Visitor Assistant Andrew Smith takes a closer look at some of the furniture in the Kettle’s Yard house.

Three chairs, carefully grouped together in the lower extension could, at first glance, be taken as a matching set. But you soon notice differences. For example, two of them have simple ‘H’ shaped stretchers*, the third has a ‘crinoline’ or ‘cow horn’ stretcher. That third chair has more detailed carving around the ‘wheel’ in the centre back splat. And there are differences in the turned patterns of the legs.

Both chairs with ‘H’ stretchers have strengthening pieces added behind the wheel motif, suggesting damage to the back splat. The front legs feature a triple ring turning which indicates that they were produced no earlier than 1880. (So, when Jim acquired them, they weren’t quite old enough to be officially considered ‘antiques’!) The ‘crinoline’ stretcher on the chair at the centre of this group was popular up to the Regency period, indicating construction in the early 1800s.

Records contained in a dataset

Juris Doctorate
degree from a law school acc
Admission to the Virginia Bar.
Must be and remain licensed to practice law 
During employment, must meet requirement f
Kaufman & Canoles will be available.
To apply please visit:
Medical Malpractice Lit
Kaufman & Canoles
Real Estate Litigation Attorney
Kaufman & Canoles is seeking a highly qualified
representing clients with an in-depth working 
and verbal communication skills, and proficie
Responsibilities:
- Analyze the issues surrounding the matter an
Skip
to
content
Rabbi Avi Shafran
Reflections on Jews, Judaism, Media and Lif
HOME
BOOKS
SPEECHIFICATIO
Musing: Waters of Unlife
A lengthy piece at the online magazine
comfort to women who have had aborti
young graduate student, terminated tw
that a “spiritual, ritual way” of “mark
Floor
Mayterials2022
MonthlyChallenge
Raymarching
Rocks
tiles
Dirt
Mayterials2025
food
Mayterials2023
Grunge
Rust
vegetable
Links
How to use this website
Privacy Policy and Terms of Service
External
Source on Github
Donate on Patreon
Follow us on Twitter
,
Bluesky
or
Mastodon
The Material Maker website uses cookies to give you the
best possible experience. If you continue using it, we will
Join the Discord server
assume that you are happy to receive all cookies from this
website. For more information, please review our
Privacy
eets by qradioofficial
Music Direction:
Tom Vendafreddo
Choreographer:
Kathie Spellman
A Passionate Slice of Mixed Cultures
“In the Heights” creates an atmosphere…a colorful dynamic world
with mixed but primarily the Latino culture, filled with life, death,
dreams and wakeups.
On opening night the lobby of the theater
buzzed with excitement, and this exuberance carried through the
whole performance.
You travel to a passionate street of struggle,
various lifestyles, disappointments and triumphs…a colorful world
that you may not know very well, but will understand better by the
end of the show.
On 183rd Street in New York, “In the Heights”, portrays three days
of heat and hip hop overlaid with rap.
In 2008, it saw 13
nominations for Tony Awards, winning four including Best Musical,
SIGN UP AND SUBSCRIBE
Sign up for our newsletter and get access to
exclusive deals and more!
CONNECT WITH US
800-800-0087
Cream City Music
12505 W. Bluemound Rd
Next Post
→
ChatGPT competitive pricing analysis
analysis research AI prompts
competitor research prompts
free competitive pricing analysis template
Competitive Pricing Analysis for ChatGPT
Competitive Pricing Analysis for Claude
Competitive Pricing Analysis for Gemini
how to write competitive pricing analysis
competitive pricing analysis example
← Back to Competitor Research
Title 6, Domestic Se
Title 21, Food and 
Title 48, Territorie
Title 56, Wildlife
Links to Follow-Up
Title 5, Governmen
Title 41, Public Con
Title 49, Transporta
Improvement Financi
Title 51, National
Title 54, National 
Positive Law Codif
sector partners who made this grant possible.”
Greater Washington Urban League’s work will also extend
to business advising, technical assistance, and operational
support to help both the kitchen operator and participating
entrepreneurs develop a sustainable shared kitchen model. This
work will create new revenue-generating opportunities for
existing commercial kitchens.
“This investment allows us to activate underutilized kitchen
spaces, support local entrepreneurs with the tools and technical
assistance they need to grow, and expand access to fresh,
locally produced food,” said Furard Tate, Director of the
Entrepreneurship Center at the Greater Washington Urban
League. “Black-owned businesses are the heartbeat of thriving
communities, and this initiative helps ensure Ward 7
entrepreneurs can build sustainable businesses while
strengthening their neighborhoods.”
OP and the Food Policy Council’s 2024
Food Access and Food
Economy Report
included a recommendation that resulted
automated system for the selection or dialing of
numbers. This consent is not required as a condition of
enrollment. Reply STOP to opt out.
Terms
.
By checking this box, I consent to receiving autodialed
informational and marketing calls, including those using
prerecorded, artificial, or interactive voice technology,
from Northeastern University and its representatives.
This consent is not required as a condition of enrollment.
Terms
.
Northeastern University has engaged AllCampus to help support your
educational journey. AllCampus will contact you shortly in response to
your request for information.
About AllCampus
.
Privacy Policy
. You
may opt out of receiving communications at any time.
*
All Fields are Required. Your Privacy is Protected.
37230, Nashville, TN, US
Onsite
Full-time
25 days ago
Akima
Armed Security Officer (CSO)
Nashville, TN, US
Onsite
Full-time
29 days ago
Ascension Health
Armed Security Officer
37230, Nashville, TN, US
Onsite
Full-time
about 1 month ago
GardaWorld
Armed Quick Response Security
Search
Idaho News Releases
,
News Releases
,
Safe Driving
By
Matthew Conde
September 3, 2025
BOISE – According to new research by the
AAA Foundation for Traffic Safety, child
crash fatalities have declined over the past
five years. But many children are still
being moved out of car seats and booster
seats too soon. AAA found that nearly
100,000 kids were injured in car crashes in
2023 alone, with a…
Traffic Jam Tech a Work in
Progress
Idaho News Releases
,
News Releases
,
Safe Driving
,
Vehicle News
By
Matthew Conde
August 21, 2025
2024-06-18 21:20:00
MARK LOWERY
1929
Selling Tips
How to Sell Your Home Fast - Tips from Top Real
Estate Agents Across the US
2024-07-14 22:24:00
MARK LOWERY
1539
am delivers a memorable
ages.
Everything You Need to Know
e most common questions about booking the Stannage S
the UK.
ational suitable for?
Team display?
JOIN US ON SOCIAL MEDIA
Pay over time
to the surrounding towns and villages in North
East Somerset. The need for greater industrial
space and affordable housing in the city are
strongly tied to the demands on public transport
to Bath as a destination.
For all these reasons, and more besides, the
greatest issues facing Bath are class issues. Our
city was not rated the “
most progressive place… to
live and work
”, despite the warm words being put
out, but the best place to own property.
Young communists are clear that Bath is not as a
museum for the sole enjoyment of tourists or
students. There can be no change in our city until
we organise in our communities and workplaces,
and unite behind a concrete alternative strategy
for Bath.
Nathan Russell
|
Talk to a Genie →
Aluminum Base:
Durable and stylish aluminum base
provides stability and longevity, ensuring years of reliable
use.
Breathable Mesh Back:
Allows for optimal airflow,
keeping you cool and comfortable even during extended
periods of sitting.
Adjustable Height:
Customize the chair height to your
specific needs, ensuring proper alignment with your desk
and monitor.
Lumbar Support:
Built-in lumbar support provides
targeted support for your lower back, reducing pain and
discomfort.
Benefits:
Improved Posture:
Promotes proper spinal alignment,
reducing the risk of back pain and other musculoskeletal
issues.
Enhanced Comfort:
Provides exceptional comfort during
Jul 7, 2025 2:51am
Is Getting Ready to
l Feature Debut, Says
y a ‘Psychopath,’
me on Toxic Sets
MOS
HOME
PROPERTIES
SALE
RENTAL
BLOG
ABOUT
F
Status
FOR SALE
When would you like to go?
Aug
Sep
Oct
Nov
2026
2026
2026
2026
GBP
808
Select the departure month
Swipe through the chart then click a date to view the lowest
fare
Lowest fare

• **PARTS OF THE EXERCISE**:
(A) Using the Kettle's Yard chairs text, decide whether each statement agrees with it, answering yes or no and quoting the words that decide it: (i) two of the three chairs have 'H' shaped stretchers; (ii) the triple ring turning on the front legs shows the chairs were made before 1880; (iii) the chair with the 'crinoline' stretcher has less detailed carving around the wheel than the other two.
(B) According to the Kettle's Yard chairs text, what was added behind the wheel motif on both chairs with 'H' stretchers?

• **TASK SOLUTIONS**:
(A)
(i) Yes: "two of them have simple ‘H’ shaped stretchers"
(ii) No: "The front legs feature a triple ring turning which indicates that they were produced no earlier than 1880."
(iii) No: "That third chair has more detailed carving around the ‘wheel’ in the centre back splat."

(B) Strengthening pieces.